▸ **Work request**
Write the data out again in full, with no departure from the original.

[Start of Attachment]

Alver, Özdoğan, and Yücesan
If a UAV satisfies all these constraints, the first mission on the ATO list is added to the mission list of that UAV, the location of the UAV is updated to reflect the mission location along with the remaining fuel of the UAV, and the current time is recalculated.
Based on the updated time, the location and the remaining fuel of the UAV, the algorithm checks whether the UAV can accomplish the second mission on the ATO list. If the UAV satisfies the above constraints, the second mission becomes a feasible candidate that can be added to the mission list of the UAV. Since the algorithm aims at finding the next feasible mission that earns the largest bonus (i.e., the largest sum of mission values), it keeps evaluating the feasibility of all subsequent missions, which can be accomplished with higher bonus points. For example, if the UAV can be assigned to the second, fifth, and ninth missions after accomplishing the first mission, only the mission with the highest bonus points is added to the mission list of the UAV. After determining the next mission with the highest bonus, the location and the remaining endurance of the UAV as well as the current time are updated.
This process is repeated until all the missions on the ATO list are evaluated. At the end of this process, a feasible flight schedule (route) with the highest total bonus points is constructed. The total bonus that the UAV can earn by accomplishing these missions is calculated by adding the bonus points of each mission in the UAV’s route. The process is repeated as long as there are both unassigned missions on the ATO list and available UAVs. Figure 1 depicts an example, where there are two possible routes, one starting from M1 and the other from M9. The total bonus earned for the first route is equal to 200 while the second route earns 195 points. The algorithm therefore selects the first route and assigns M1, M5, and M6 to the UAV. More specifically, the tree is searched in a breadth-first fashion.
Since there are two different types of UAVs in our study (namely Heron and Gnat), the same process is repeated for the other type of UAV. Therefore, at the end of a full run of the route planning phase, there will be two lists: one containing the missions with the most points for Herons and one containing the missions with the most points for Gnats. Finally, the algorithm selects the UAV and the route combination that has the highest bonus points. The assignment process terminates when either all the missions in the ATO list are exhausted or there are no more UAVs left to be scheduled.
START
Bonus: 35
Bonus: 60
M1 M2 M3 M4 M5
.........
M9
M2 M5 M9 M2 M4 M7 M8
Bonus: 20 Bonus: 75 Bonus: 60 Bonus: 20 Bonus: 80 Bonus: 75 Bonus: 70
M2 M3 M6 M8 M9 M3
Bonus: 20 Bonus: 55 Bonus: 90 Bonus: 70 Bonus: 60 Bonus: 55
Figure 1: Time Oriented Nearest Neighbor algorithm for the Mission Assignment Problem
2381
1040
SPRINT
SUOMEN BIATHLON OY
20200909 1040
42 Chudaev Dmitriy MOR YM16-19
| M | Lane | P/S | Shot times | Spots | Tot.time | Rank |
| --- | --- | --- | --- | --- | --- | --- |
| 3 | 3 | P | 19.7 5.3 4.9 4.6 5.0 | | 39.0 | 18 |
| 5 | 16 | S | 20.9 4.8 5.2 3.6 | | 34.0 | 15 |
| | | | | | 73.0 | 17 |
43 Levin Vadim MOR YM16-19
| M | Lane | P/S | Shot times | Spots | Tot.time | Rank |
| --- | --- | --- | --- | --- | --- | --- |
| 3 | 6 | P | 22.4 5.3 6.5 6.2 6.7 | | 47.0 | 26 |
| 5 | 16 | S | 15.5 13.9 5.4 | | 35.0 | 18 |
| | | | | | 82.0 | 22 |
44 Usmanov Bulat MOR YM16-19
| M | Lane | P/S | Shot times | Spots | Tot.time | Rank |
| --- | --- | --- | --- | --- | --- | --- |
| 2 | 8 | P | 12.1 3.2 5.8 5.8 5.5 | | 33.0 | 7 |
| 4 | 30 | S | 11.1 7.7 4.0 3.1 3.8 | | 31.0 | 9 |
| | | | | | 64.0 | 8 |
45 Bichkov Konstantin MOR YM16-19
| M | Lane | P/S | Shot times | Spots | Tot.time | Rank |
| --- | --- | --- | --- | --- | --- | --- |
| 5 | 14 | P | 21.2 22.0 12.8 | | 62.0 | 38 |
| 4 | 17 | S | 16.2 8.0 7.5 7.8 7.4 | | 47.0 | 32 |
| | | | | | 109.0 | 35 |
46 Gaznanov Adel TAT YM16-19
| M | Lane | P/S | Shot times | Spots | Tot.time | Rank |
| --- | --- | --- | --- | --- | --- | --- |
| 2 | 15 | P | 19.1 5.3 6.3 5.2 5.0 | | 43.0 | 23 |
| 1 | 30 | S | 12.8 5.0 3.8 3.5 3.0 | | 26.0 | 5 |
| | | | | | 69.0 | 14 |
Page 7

[End of Attachment]

▸ **Task response**
Alver, Özdoğan, and Yücesan
If a UAV satisfies all these constraints, the first mission on the ATO list is added to the mission list of that UAV, the location of the UAV is updated to reflect the mission location along with the remaining fuel of the UAV, and the current time is recalculated.
Based on the updated time, the location and the remaining fuel of the UAV, the algorithm checks whether the UAV can accomplish the second mission on the ATO list. If the UAV satisfies the above constraints, the second mission becomes a feasible candidate that can be added to the mission list of the UAV. Since the algorithm aims at finding the next feasible mission that earns the largest bonus (i.e., the largest sum of mission values), it keeps evaluating the feasibility of all subsequent missions, which can be accomplished with higher bonus points. For example, if the UAV can be assigned to the second, fifth, and ninth missions after accomplishing the first mission, only the mission with the highest bonus points is added to the mission list of the UAV. After determining the next mission with the highest bonus, the location and the remaining endurance of the UAV as well as the current time are updated.
This process is repeated until all the missions on the ATO list are evaluated. At the end of this process, a feasible flight schedule (route) with the highest total bonus points is constructed. The total bonus that the UAV can earn by accomplishing these missions is calculated by adding the bonus points of each mission in the UAV’s route. The process is repeated as long as there are both unassigned missions on the ATO list and available UAVs. Figure 1 depicts an example, where there are two possible routes, one starting from M1 and the other from M9. The total bonus earned for the first route is equal to 200 while the second route earns 195 points. The algorithm therefore selects the first route and assigns M1, M5, and M6 to the UAV. More specifically, the tree is searched in a breadth-first fashion.
Since there are two different types of UAVs in our study (namely Heron and Gnat), the same process is repeated for the other type of UAV. Therefore, at the end of a full run of the route planning phase, there will be two lists: one containing the missions with the most points for Herons and one containing the missions with the most points for Gnats. Finally, the algorithm selects the UAV and the route combination that has the highest bonus points. The assignment process terminates when either all the missions in the ATO list are exhausted or there are no more UAVs left to be scheduled.
START
Bonus: 35
Bonus: 60
M1 M2 M3 M4 M5
.........
M9
M2 M5 M9 M2 M4 M7 M8
Bonus: 20 Bonus: 75 Bonus: 60 Bonus: 20 Bonus: 80 Bonus: 75 Bonus: 70
M2 M3 M6 M8 M9 M3
Bonus: 20 Bonus: 55 Bonus: 90 Bonus: 70 Bonus: 60 Bonus: 55
Figure 1: Time Oriented Nearest Neighbor algorithm for the Mission Assignment Problem
2381
1040
SPRINT
SUOMEN BIATHLON OY
20200909 1040
42 Chudaev Dmitriy MOR YM16-19
| M | Lane | P/S | Shot times | Spots | Tot.time | Rank |
| --- | --- | --- | --- | --- | --- | --- |
| 3 | 3 | P | 19.7 5.3 4.9 4.6 5.0 | | 39.0 | 18 |
| 5 | 16 | S | 20.9 4.8 5.2 3.6 | | 34.0 | 15 |
| | | | | | 73.0 | 17 |
43 Levin Vadim MOR YM16-19
| M | Lane | P/S | Shot times | Spots | Tot.time | Rank |
| --- | --- | --- | --- | --- | --- | --- |
| 3 | 6 | P | 22.4 5.3 6.5 6.2 6.7 | | 47.0 | 26 |
| 5 | 16 | S | 15.5 13.9 5.4 | | 35.0 | 18 |
| | | | | | 82.0 | 22 |
44 Usmanov Bulat MOR YM16-19
| M | Lane | P/S | Shot times | Spots | Tot.time | Rank |
| --- | --- | --- | --- | --- | --- | --- |
| 2 | 8 | P | 12.1 3.2 5.8 5.8 5.5 | | 33.0 | 7 |
| 4 | 30 | S | 11.1 7.7 4.0 3.1 3.8 | | 31.0 | 9 |
| | | | | | 64.0 | 8 |
45 Bichkov Konstantin MOR YM16-19
| M | Lane | P/S | Shot times | Spots | Tot.time | Rank |
| --- | --- | --- | --- | --- | --- | --- |
| 5 | 14 | P | 21.2 22.0 12.8 | | 62.0 | 38 |
| 4 | 17 | S | 16.2 8.0 7.5 7.8 7.4 | | 47.0 | 32 |
| | | | | | 109.0 | 35 |
46 Gaznanov Adel TAT YM16-19
| M | Lane | P/S | Shot times | Spots | Tot.time | Rank |
| --- | --- | --- | --- | --- | --- | --- |
| 2 | 15 | P | 19.1 5.3 6.3 5.2 5.0 | | 43.0 | 23 |
| 1 | 30 | S | 12.8 5.0 3.8 3.5 3.0 | | 26.0 | 5 |
| | | | | | 69.0 | 14 |
Page 7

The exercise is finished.